The human mind is a universe of inquiry and it thrives from constant stimulation, learning, exploration and adventure. We are all familiar with famed Renaissance individuals whose mastery spanned many different fields.
And yet today, I think of the plethora of young millennials who are managing full time ‘traditional’ careers, with equally demanding (and lucrative) Youtube careers, all whilst fighting for social justice issues and Snapchat-documenting as they go along.
I’m thankful that this diverse and highly talented bunch is creating a wonderful counter-narrative to the one that crippled and confused me for many years. We are presenting the normalcy of having multiple interests and expertise in both ‘traditional’ academics whilst a flair for creative skills and entrepreneurship.
I remember a job interview I attended not long after I graduated from my master’s degree. I won’t go so far as to name the organisation but it was in the international development sector. By this time I was in the very early stages of setting up my business and had mentioned design as one of my interests. Sat in the middle of a three-person panel, the director asked me in a half-patronising and half-mocking tone how I would expect to succeed in a career in international development whilst also remaining interested in fashion design. I remember his words, said almost laughed out; ‘You’ll be running back and forth from the law courts to the warehouse’, he said.
I walked out of the interview onto the streets of central London. The sun was shining. And I felt a strange surge of determination to do – both. The organisation didn’t employ me, thankfully so.
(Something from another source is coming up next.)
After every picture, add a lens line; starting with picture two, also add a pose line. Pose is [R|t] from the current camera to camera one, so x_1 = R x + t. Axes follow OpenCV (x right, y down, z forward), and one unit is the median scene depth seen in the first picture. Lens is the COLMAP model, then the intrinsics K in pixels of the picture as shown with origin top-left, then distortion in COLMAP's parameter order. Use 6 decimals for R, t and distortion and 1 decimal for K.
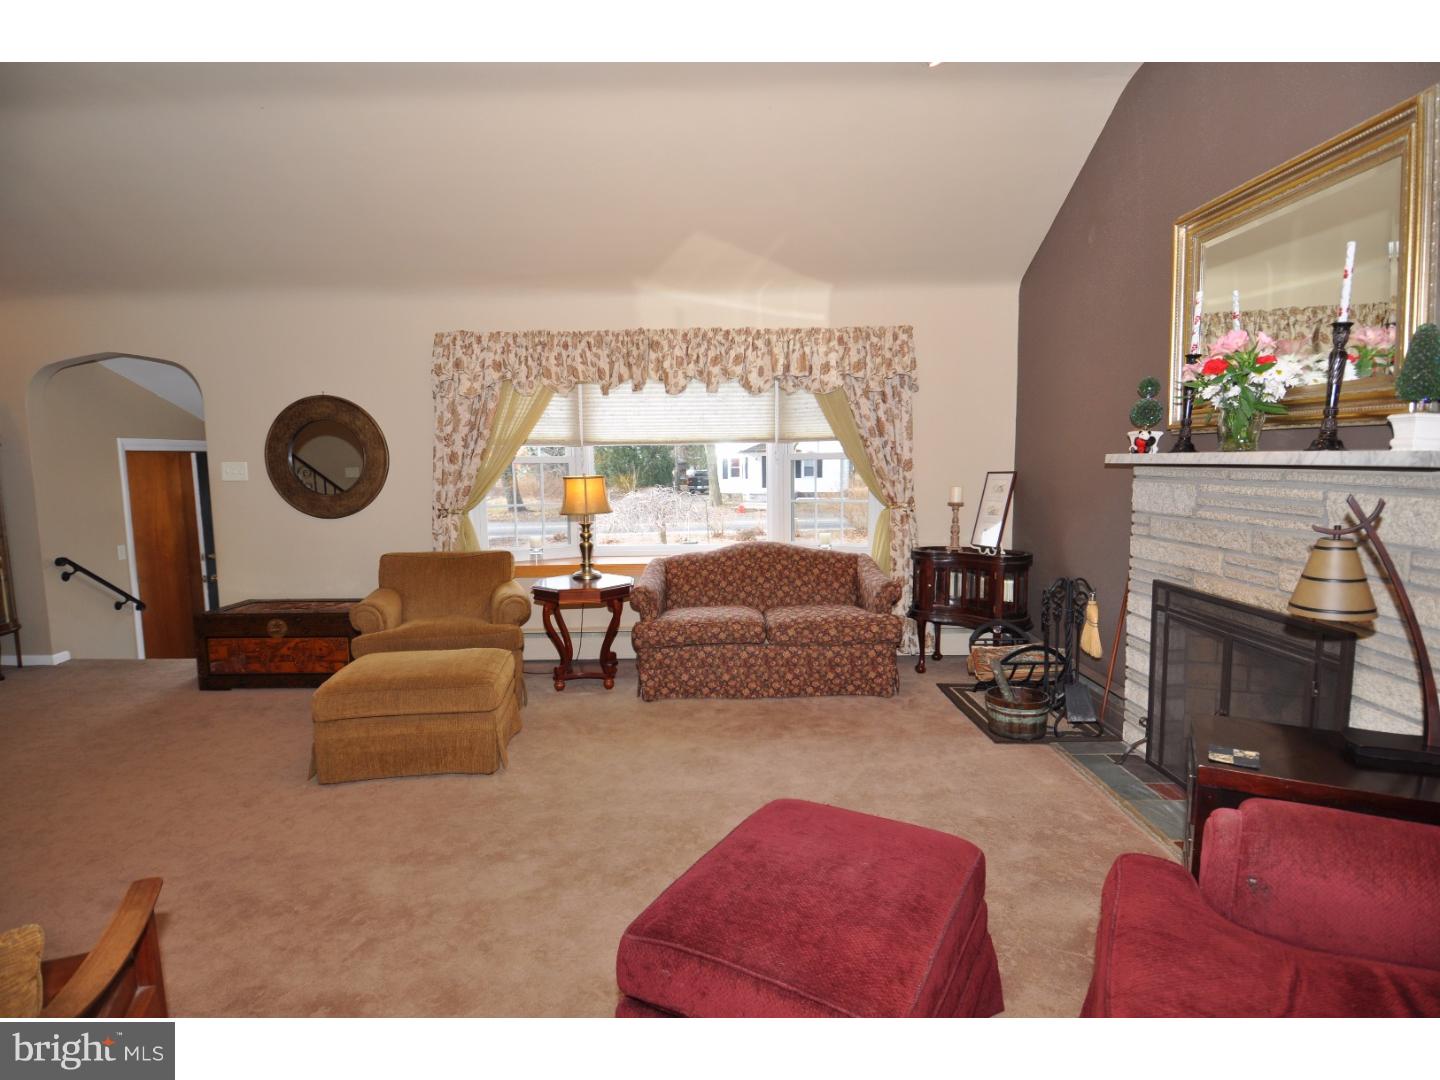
lens RADIAL K [[742.5, 0, 720.0], [0, 742.5, 540.0], [0, 0, 1]] dist [0.064228, -0.070312]
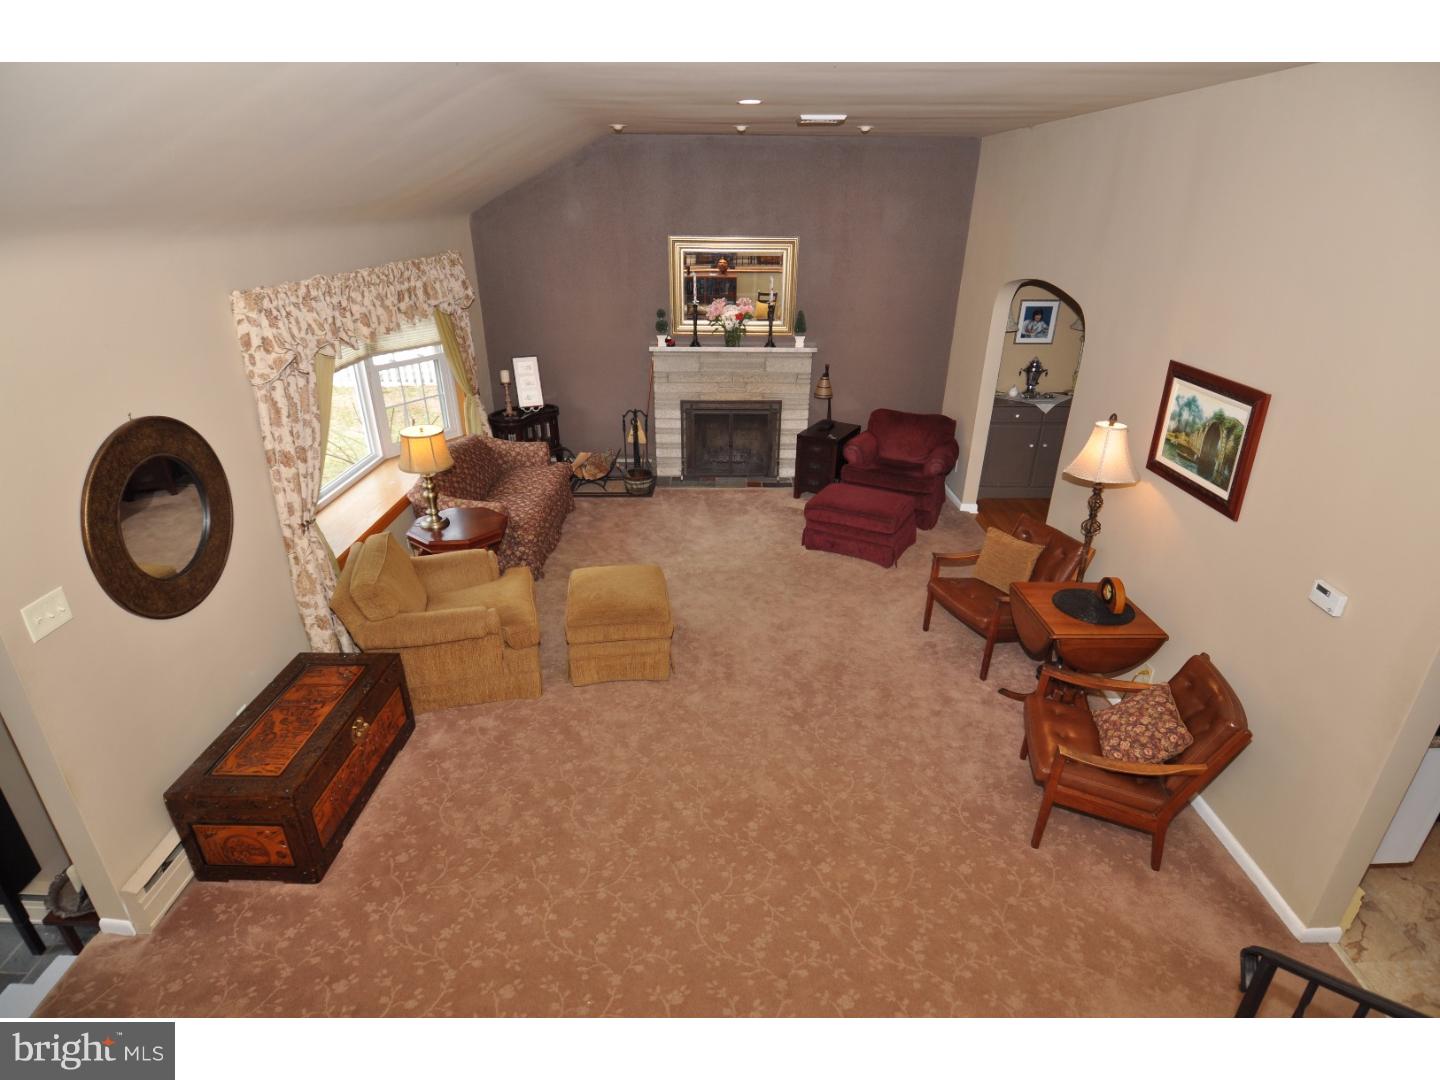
lens RADIAL K [[742.5, 0, 720.0], [0, 742.5, 540.0], [0, 0, 1]] dist [0.064228, -0.070312]
pose [[-0.007926, -0.397476, 0.917578, -1.635369], [0.098965, 0.912791, 0.396257, -0.435107], [-0.995059, 0.093948, 0.032101, 0.803082]]
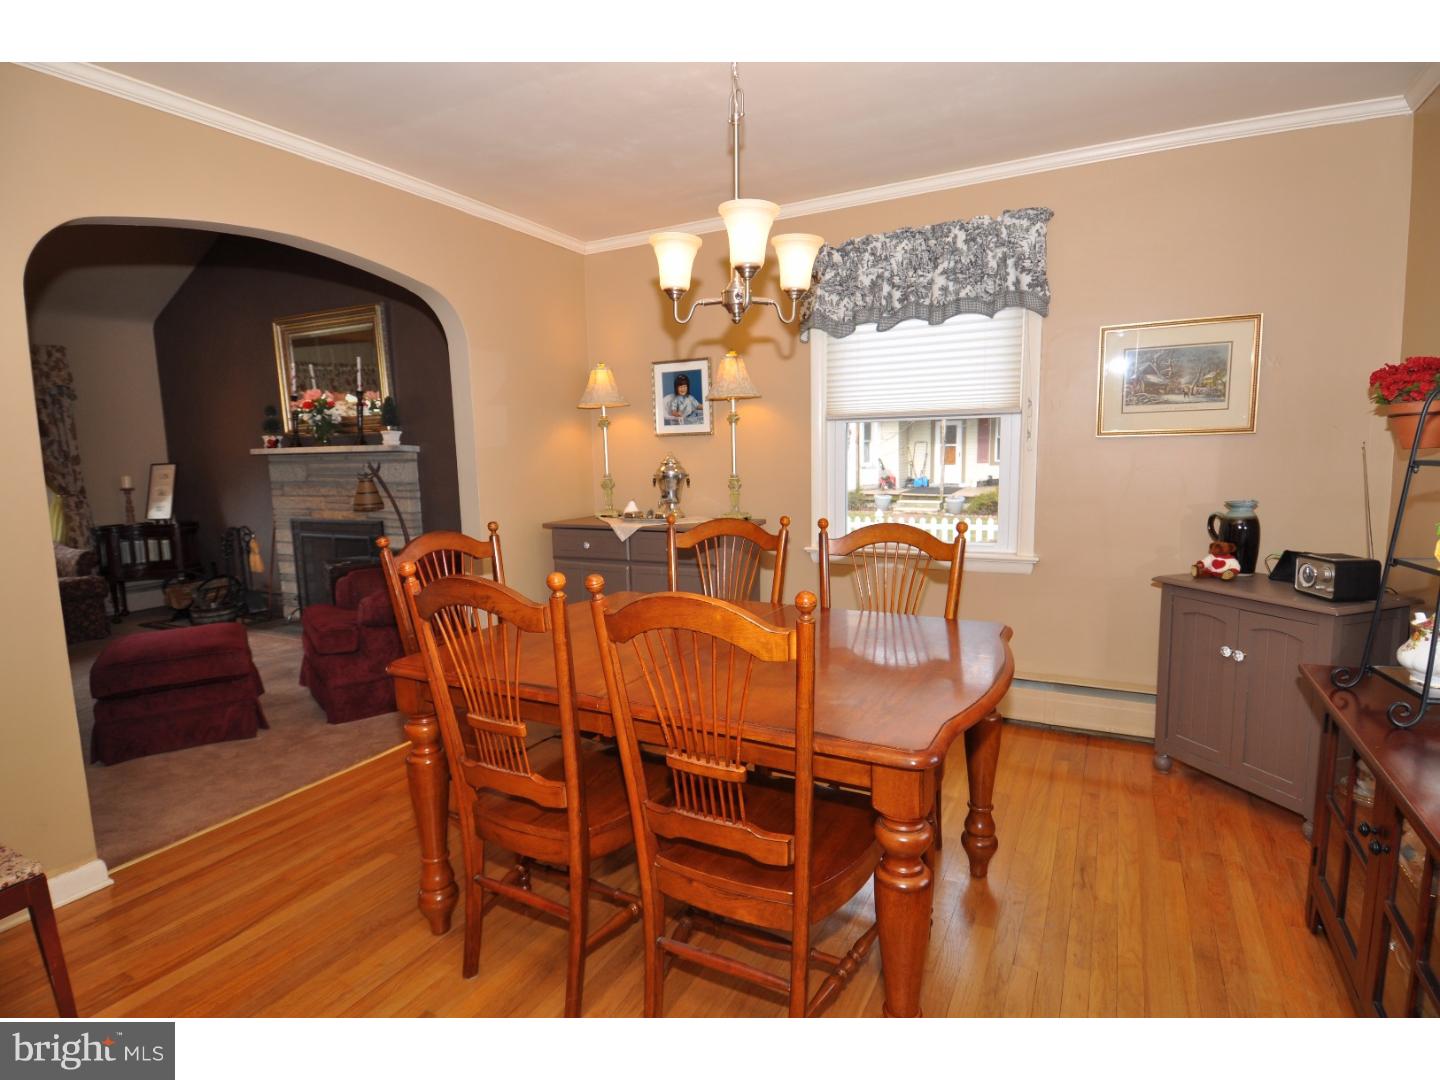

I look at what my life has become today, thriving in a role that fuses so many of my academic passions in development, law, politics and advocacy – all from the heart of Westminster. To my conscious fashion brand that is in the midst of releasing a third collection. And I can’t help but wonder about the narrative and very real pressure that convinced so many that they had to choose one.
So I write. As one of many ambidextrous millennials. Balancing ‘traditional’ careers with entrepreneurship and a flurry of other things that make me both deeply happy and constantly stimulated. I write to encourage others that it’s not impossible to live and work at the fullness of all the things that you are passionate about. So do both – or all. Let your own passions and schedules be the remit of what endeavours you pursue, as opposed to narrow doctrine about what an orthodox career path or millennial life should look like.
As always, do share your thoughts and experiences.